Effective handling of time-series data is critical for monitoring systems, logging infrastructure, and IoT telemetry. As data volume grows, storage expenses and administrative overhead often escalate. Rollup technology addresses these challenges by transforming fine-grained raw data into aggregated, high-level summaries, which optimizes storage footprints and enhances query performance.

Core Advantages

• Storage Efficiency: Compressing historical data reduces the disk space required for long-term retention.
• Query Performance: Aggregated datasets enable faster retrieval for time-based analytics.
• Operational Transparency: The system allows queries directly against the original index, ensuring that business applications remain unaffected by the backend transition to rolled-up data.
• Automated Lifecycle: Rollup tasks automate the creation of new indices, minimizing manual maintenance.

Prerequisite Requirements

To implement Rollup in Easysearch, ensure the following conditions are met:

1. Lifecycle Management Plugin: The Index Lifecycle Management (ILM) module must be active.
2. Temporal Fields: Source indices must contain a field formatted as a date to facilitate time-based bucket aggregation.

Configuring Rollup Parameters

Defining a Rollup job involves several key configuration settings:

• metrics: Specifies numerical fields for aggregation (e.g., sum, avg, min, max, value_count).
• attributes: Identifies specific fields to be included in the rollup without undergoing mathematical reduction.
• exclude: Defines a filter for fields that should be omitted entirely from the target index.
• filter: Restricts the subset of documents processed by the job.
• identity: Defines the dimension grouping.
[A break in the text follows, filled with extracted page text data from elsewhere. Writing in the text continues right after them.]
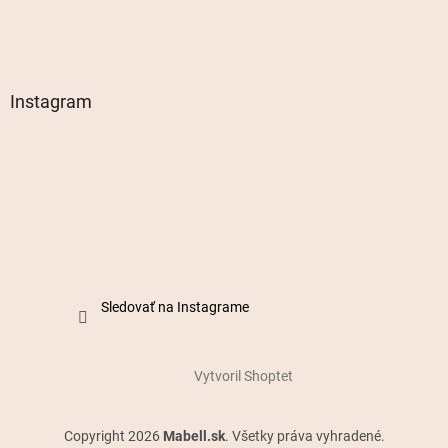
Instagram
Sledovať na Instagrame
Vytvoril Shoptet
Copyright 2026
Mabell.sk
. Všetky práva vyhradené.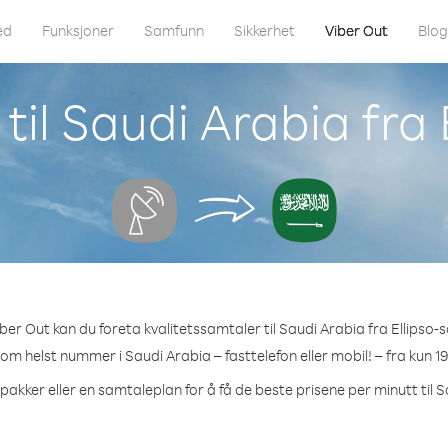
ed
Funksjoner
Samfunn
Sikkerhet
Viber Out
Blo
il Saudi Arabia fra E
er Out kan du foreta kvalitetssamtaler til Saudi Arabia fra Ellipso-sa
som helst nummer i Saudi Arabia – fasttelefon eller mobil! – fra kun 1
pakker eller en samtaleplan for å få de beste prisene per minutt til 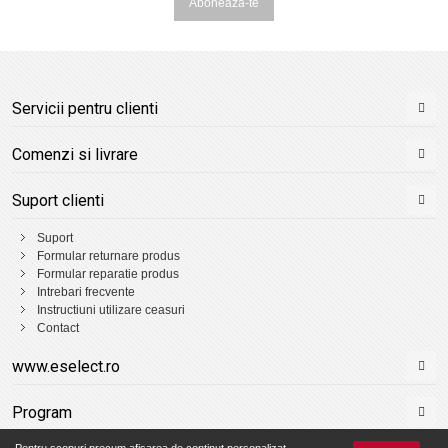
Aboneaza-te
Servicii pentru clienti
Comenzi si livrare
Suport clienti
Suport
Formular returnare produs
Formular reparatie produs
Intrebari frecvente
Instructiuni utilizare ceasuri
Contact
www.eselect.ro
Program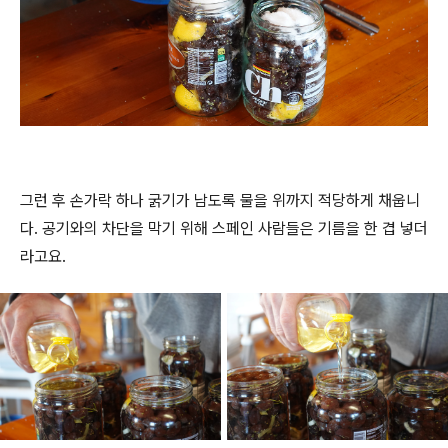
그런 후 손가락 하나 굵기가 남도록 물을 위까지 적당하게 채웁니
다. 공기와의 차단을 막기 위해 스페인 사람들은 기름을 한 겹 넣더
라고요.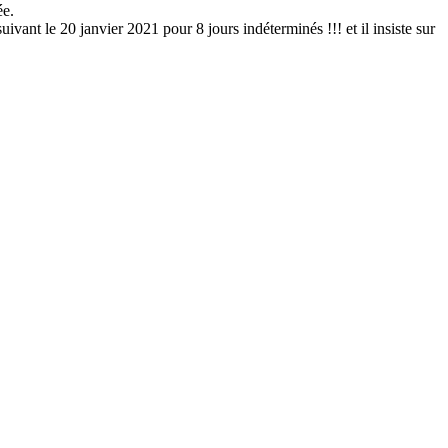
ée.
le 20 janvier 2021 pour 8 jours indéterminés !!! et il insiste sur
Each unique combination of these fields creates a specific bucket for the aggregated metrics.
• interval: Sets the granularity for time-based buckets (e.g., 5m, 1h, 1d).
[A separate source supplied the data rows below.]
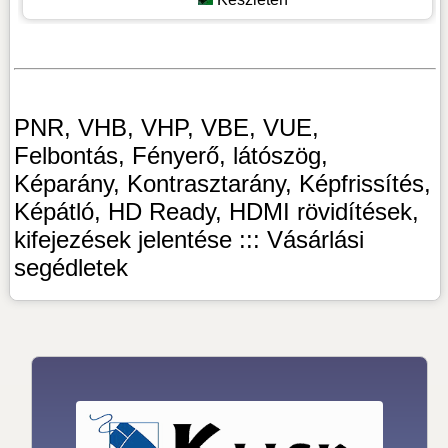
PNR, VHB, VHP, VBE, VUE,
Felbontás, Fényerő, látószög,
Képarány, Kontrasztarány, Képfrissítés,
Képátló, HD Ready, HDMI rövidítések,
kifejezések jelentése ::: Vásárlási
segédletek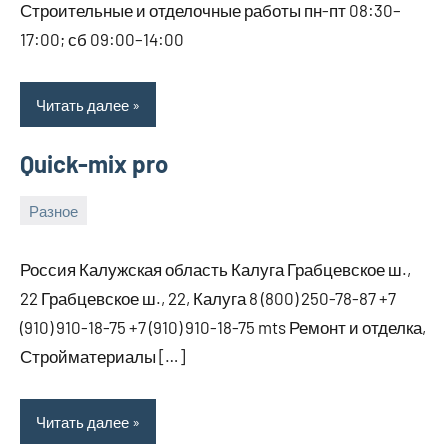
Строительные и отделочные работы пн-пт 08:30–
17:00; сб 09:00–14:00
Читать далее
Quick-mix pro
Разное
7
bus_m_ru
марта,
Россия Калужская область Калуга Грабцевское ш.,
2026
22 Грабцевское ш., 22, Калуга 8 (800) 250-78-87 +7
(910) 910-18-75 +7 (910) 910-18-75 mts Ремонт и отделка,
Стройматериалы […]
Читать далее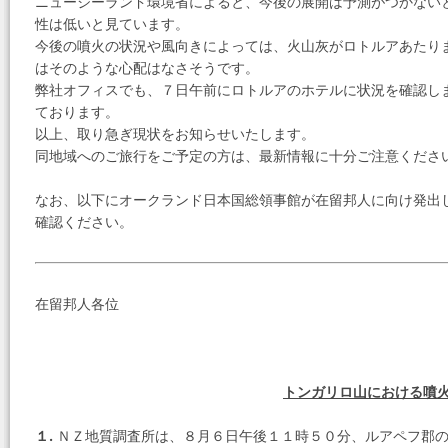
ニュージーランド環境省によると、今後の展開は予測がつかない
性は低いと見ています。
今後の噴火の状況や風向きによっては、火山灰がロトルアあたり
はそのような心配はなさそうです。
弊社オフィスでも、７日午前にロトルアのホテルに状況を確認し
ております。
以上、取り急ぎ現状をお知らせいたします。
同地域へのご旅行をご予定の方は、最新情報に十分ご注意くださ
なお、以下にオークランド日本国総領事館が在留邦人に向け発出
確認ください。
在留邦人各位
トンガリロ山における噴
１.
ＮＺ地質調査所は、８月６日午後１１時５０分、ルアペフ郡の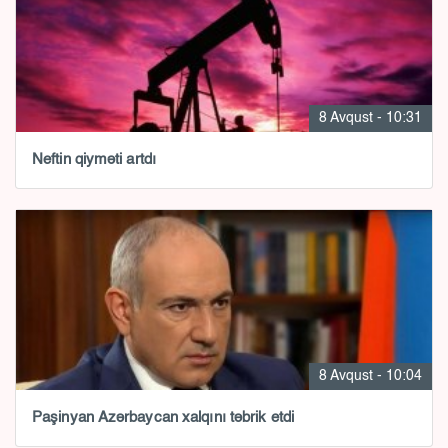
8 Avqust - 10:31
Neftin qiyməti artdı
8 Avqust - 10:04
Paşinyan Azərbaycan xalqını təbrik etdi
Advanced Features in Version 1.10.0+

Recent releases have introduced significant improvements to Rollup flexibility:

• Custom Range Aggregations: Support for date_range allows for flexible, non-uniform time buckets.
• Wildcard Management: Jobs can now be controlled in bulk using wildcard patterns, for example: POST _rollup/jobs/metrics_rollup_*/_start
• Automated Rolling: Control index rotation based on document counts using the rollup.max_docs cluster setting.
• Concurrency Optimization: The rollup.search.max_count parameter regulates the maximum number of concurrent shard requests allowed during the job execution phase, preventing resource exhaustion on the cluster.

Implementation Example

PUT _rollup/jobs/performance_summary
{
  "rollup": {
    "source_index": "system_metrics_raw",
    "target_index": "summary_system_{{ctx.source_index}}",
    "timestamp": "observed_at",
    "cron": "0 * * * * ?",
    "interval": "1h",
    "identity": ["host.id", "region"],
    "metrics": ["cpu.usage", "memory.bytes"],
    "attributes": ["environment", "service_tier"]
  }
}

To enable searching across rolled-up data, activate the search feature at the cluster level:

PUT /_cluster/settings
{
  "transient": {
    "rollup.search.enabled": true
  }
}

Once enabled, standard search and aggregation requests sent to the target index will automatically leverage the optimized Rollup data.